-- Assignment --
Below are the records; work out how many lines among them contain "buttons", and write nothing besides that number.

-- Source data --
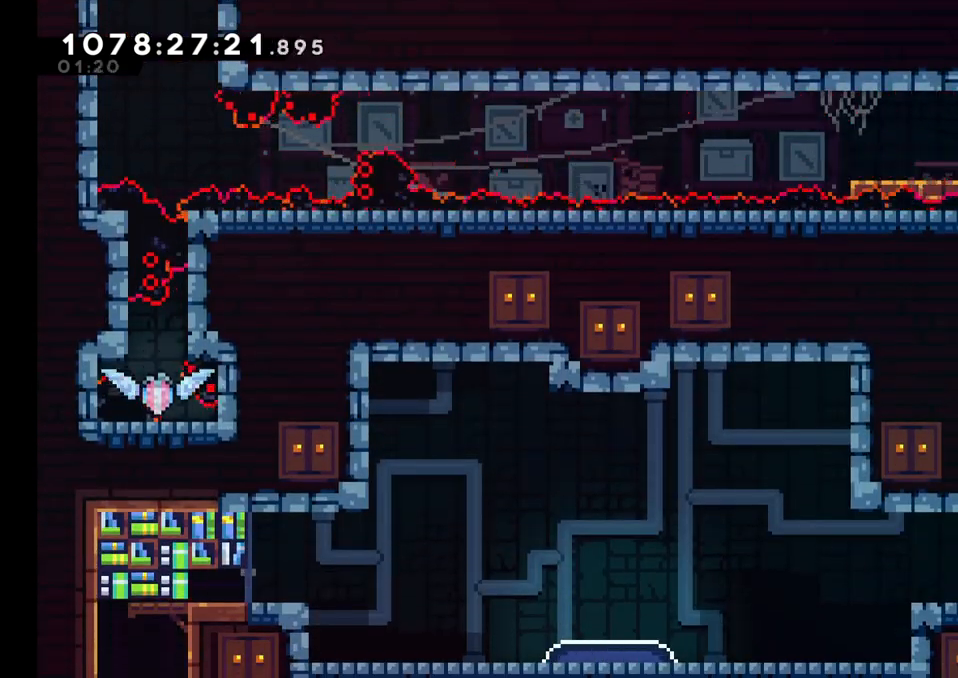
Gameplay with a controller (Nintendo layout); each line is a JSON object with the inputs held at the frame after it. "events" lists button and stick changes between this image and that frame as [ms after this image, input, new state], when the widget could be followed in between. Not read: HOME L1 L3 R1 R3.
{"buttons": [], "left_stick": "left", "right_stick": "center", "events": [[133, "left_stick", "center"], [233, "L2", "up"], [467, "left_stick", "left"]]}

...

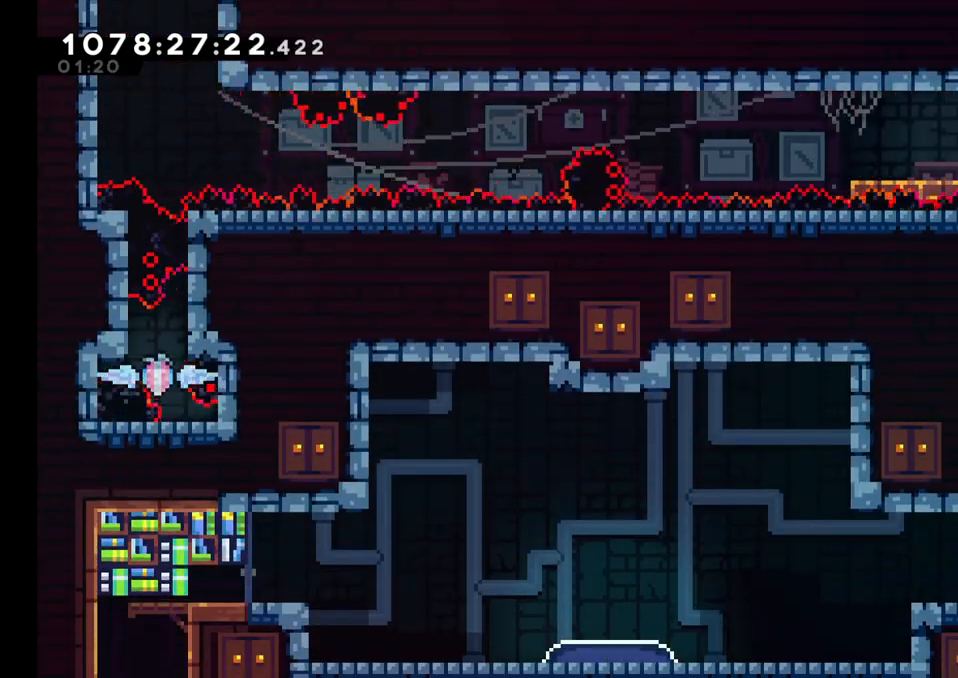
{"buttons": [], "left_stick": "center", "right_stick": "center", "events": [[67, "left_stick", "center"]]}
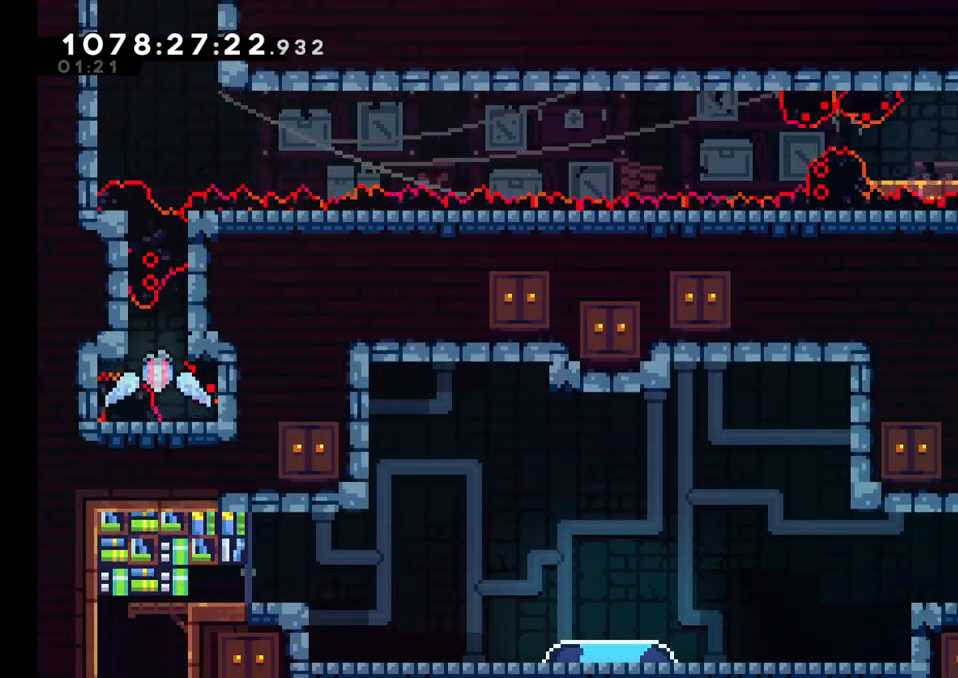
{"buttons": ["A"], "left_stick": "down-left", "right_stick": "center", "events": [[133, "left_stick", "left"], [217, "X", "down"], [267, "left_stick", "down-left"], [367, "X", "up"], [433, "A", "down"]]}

-- Solution to this task --
3